PROVIDED DATA:

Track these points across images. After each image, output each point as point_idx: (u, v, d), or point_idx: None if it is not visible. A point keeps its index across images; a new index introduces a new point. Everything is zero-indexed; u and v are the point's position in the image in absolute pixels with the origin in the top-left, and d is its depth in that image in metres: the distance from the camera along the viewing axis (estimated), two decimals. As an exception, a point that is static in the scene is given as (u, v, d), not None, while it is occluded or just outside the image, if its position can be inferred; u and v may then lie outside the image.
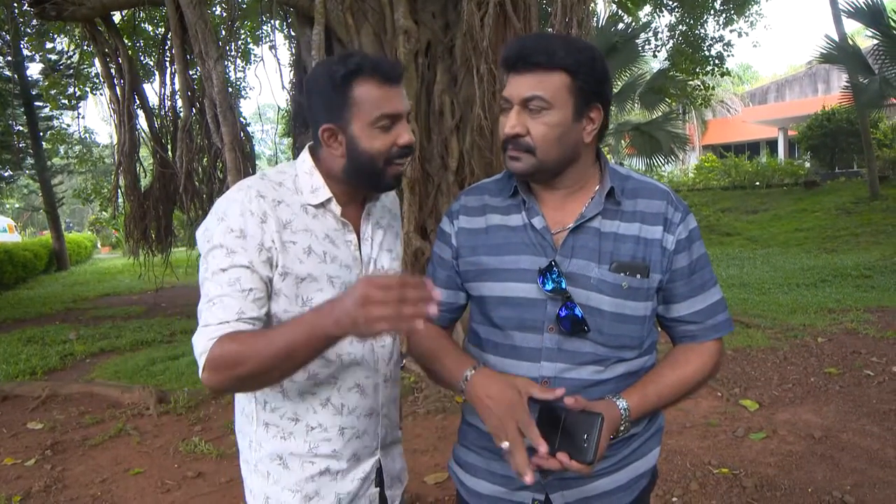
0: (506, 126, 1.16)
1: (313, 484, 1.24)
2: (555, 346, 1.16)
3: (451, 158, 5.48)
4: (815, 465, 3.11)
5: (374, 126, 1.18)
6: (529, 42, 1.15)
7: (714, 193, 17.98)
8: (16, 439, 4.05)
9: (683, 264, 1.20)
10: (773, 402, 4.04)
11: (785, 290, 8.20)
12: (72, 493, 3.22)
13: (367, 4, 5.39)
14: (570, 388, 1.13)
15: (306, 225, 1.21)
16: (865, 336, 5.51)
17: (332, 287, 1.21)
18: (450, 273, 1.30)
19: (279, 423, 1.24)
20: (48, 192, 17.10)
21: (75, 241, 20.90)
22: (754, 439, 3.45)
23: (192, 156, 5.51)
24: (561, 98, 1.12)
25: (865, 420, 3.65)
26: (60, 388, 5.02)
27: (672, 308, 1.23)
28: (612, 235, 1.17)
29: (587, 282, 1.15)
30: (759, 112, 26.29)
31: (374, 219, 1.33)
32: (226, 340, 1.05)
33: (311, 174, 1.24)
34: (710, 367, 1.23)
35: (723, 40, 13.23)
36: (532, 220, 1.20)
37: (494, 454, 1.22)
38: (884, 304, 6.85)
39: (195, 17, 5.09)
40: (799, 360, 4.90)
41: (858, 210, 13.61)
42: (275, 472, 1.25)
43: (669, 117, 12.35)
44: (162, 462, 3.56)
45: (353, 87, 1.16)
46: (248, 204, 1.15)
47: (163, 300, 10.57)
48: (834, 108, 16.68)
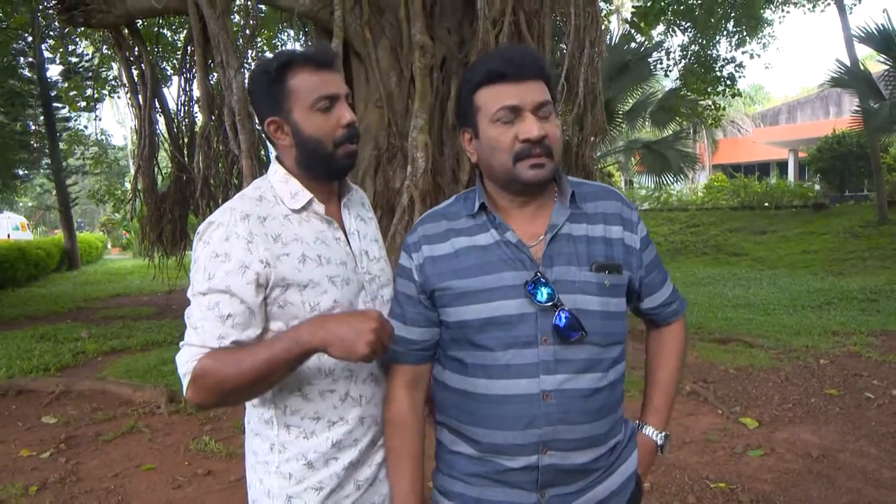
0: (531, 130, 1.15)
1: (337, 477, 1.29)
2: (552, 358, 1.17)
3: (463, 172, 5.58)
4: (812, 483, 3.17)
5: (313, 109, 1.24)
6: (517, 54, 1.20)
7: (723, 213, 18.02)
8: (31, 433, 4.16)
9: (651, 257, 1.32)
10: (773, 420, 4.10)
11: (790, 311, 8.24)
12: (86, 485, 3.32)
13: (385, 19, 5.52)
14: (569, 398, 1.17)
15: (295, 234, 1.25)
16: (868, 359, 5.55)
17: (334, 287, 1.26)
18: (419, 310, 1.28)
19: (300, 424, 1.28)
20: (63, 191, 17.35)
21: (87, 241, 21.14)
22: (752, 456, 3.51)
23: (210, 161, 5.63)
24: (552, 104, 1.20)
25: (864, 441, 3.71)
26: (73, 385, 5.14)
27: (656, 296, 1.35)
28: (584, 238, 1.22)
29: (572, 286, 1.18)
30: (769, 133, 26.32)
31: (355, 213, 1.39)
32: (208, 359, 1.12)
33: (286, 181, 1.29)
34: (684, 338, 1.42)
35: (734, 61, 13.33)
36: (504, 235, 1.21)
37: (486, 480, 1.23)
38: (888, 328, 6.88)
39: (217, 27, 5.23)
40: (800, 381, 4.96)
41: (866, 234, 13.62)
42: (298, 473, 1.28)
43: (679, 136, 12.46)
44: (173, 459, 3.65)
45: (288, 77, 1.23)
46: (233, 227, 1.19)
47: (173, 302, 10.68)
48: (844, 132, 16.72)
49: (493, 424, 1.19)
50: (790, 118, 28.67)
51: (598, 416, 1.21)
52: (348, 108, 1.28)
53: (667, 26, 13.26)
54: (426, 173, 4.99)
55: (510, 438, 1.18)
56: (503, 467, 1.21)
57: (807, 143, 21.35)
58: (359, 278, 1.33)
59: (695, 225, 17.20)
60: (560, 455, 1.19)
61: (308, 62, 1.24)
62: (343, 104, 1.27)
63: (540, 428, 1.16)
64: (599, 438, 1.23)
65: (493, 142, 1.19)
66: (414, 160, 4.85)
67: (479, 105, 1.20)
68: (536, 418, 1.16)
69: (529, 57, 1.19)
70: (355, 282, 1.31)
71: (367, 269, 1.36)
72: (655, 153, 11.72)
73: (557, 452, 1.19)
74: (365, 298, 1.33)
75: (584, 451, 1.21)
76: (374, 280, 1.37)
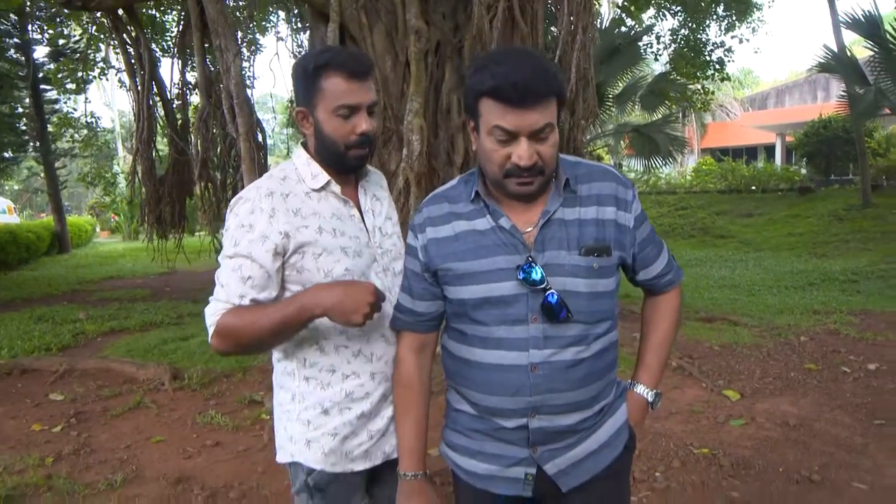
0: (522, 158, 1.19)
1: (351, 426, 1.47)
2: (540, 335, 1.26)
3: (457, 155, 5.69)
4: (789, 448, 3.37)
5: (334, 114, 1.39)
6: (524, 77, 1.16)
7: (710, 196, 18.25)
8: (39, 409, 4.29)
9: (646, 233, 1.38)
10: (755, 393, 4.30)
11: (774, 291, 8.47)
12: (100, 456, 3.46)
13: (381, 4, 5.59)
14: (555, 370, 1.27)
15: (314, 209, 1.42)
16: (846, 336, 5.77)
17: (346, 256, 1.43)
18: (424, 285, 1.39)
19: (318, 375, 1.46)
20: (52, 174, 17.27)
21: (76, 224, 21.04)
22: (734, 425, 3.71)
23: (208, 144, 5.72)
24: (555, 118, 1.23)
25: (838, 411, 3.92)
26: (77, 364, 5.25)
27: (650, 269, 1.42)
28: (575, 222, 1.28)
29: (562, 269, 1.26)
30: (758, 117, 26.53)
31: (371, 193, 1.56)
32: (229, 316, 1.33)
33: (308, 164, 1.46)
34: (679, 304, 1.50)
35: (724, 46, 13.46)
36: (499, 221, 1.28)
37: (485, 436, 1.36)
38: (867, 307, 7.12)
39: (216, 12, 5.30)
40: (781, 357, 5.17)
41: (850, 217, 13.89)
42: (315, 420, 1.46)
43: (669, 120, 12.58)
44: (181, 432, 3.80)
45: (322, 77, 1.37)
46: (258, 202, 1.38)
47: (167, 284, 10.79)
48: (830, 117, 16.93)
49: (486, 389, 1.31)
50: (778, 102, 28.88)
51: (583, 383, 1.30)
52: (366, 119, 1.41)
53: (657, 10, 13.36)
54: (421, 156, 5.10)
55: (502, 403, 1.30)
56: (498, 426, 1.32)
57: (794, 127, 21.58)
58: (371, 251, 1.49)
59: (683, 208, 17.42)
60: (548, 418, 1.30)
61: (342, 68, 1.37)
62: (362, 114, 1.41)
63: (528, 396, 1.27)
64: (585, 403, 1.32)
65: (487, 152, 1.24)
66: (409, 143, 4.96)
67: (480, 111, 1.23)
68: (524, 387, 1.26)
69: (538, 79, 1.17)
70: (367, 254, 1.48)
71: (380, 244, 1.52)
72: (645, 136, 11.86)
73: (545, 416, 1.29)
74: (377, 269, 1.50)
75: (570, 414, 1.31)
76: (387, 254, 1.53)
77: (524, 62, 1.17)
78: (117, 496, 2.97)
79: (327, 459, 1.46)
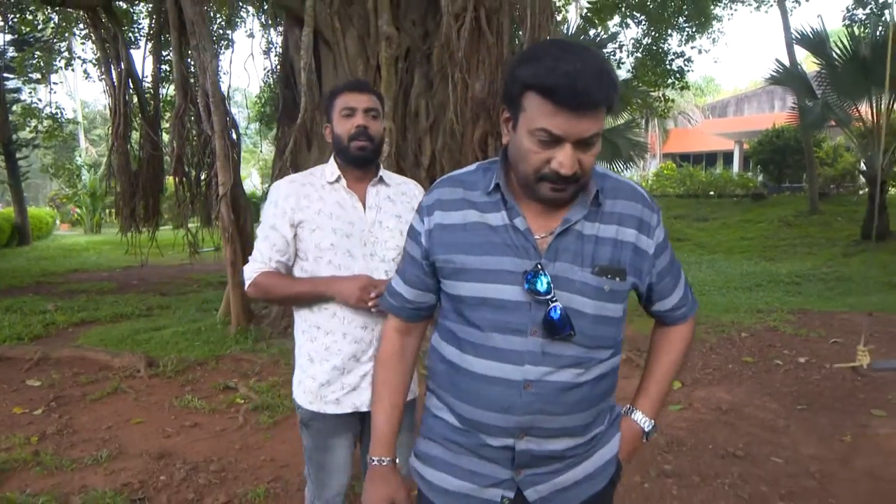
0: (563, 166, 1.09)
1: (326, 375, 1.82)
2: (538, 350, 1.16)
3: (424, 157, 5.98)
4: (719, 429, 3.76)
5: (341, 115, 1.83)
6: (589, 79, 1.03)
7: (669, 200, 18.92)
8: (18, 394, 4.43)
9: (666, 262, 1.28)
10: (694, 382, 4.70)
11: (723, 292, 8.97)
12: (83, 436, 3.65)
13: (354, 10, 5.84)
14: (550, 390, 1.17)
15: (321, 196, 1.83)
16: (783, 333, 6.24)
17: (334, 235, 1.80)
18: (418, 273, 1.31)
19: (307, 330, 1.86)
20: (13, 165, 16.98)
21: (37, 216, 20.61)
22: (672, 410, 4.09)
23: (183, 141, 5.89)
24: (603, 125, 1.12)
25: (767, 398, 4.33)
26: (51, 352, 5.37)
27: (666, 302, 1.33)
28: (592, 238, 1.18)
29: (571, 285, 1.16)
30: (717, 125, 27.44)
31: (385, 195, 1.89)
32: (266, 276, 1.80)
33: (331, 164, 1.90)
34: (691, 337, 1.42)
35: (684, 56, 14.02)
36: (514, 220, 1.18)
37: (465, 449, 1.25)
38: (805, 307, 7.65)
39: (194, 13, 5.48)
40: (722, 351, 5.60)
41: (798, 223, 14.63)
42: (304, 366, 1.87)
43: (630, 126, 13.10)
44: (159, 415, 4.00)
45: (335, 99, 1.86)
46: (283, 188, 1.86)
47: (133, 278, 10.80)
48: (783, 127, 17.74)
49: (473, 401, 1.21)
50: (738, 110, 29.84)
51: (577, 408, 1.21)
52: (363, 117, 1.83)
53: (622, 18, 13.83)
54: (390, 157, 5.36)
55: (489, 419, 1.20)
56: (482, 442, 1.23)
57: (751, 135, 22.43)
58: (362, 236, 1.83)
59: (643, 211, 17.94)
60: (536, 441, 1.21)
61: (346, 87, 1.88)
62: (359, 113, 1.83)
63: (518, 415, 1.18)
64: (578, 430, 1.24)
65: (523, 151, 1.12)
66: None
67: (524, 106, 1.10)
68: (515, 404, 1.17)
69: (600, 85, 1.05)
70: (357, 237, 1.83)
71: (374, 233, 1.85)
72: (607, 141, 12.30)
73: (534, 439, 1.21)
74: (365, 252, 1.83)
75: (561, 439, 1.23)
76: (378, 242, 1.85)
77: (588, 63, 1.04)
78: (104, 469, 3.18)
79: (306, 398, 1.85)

...

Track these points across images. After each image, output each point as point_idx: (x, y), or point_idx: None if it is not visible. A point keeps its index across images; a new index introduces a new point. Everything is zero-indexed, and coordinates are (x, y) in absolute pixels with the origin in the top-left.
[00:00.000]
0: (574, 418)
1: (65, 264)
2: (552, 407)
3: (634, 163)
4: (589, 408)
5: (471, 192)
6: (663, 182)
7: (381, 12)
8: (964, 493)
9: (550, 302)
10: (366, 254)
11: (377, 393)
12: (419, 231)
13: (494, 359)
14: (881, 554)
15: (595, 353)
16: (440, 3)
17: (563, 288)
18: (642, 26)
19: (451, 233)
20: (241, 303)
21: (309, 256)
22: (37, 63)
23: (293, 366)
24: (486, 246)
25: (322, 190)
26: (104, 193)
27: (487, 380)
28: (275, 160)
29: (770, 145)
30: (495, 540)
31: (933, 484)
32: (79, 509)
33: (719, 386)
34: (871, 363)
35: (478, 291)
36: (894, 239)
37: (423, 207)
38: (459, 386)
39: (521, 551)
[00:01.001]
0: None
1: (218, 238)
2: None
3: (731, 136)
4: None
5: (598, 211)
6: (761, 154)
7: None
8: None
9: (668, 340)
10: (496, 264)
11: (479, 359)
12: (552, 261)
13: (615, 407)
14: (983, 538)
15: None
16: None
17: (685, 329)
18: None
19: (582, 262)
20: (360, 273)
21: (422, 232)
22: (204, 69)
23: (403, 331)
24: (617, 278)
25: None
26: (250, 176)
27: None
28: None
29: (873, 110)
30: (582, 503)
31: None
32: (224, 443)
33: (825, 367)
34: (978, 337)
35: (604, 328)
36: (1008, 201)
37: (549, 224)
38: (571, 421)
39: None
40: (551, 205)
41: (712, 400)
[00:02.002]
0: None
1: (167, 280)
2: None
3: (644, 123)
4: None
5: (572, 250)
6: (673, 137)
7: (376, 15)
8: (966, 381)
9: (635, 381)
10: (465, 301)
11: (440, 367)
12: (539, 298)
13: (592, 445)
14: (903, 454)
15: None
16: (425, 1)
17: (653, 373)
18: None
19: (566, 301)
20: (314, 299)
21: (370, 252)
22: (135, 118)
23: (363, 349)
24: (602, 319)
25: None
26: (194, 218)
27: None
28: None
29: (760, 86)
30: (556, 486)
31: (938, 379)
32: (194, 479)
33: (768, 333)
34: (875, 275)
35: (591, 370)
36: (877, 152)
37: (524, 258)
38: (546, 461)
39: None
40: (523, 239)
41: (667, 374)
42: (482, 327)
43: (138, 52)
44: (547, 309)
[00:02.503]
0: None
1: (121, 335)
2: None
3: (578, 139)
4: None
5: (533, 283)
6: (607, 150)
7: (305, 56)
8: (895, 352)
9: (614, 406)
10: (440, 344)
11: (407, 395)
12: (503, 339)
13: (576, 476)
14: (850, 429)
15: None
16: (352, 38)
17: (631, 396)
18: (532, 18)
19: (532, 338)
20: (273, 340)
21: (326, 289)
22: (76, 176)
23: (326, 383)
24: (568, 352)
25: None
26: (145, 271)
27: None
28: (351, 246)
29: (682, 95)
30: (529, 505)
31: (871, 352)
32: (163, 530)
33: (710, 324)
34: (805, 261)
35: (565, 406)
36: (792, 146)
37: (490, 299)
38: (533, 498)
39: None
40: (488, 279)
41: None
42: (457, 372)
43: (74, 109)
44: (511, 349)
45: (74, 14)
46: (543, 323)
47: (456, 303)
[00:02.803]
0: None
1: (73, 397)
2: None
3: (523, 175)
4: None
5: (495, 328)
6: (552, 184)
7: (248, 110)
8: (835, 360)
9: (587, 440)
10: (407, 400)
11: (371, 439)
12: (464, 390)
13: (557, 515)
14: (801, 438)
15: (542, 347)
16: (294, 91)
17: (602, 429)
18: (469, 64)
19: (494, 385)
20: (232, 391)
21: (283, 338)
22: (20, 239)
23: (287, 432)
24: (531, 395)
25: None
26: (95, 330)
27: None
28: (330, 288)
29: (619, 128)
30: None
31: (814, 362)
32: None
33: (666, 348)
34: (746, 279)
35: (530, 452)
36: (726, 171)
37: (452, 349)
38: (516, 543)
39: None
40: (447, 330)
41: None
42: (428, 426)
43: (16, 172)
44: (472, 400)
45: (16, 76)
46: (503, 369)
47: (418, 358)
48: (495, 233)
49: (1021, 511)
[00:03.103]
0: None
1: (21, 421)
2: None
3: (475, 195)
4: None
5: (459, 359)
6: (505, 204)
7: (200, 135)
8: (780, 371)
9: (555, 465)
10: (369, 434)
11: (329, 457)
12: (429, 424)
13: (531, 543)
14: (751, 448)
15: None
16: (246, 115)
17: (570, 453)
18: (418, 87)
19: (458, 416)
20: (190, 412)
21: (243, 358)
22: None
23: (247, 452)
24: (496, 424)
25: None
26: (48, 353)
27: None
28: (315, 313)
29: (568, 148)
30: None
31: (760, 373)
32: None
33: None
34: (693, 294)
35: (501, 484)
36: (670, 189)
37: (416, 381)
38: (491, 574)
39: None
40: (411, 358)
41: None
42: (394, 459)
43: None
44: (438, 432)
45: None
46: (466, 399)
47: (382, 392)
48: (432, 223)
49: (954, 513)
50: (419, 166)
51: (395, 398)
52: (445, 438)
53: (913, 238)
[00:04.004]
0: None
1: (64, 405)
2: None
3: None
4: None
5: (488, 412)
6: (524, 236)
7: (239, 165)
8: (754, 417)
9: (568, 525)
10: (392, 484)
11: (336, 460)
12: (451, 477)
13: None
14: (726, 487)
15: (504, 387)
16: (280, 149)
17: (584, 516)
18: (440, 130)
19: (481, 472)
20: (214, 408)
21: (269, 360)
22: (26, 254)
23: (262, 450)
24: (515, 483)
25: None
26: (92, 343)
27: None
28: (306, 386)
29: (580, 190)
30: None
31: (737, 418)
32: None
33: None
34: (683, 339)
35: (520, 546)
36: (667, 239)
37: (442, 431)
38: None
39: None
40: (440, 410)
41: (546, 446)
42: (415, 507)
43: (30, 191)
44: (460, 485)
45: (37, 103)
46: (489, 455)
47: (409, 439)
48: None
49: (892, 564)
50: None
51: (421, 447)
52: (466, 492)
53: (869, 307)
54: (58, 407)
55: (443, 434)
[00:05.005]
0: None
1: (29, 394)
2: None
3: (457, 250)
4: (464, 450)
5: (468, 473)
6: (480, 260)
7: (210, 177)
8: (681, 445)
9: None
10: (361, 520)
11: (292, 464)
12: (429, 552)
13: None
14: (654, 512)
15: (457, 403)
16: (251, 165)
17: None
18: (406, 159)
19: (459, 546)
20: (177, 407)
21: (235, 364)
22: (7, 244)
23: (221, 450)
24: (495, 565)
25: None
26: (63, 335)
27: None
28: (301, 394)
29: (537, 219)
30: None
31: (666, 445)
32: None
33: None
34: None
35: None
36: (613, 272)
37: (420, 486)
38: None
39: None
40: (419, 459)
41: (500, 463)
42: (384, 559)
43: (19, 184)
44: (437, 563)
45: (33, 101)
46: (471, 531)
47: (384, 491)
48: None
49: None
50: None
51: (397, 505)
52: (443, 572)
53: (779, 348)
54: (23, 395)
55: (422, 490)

REQUIRED ACTION: In the listing above, find the line containing "[00:00.000]" and the line containing "[00:01.001]". Output them and every line between, exactly, and nothing else.

ANSWER TO THE EXERCISE:
[00:00.000]
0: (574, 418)
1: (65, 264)
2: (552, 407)
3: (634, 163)
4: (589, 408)
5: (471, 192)
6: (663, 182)
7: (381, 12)
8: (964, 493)
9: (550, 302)
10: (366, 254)
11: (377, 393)
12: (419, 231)
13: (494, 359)
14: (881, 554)
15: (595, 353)
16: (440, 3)
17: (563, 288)
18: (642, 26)
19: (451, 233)
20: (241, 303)
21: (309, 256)
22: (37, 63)
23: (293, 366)
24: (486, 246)
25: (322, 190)
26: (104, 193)
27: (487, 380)
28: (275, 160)
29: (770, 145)
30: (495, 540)
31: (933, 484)
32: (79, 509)
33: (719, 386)
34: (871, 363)
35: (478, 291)
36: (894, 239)
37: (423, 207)
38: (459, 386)
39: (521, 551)
[00:01.001]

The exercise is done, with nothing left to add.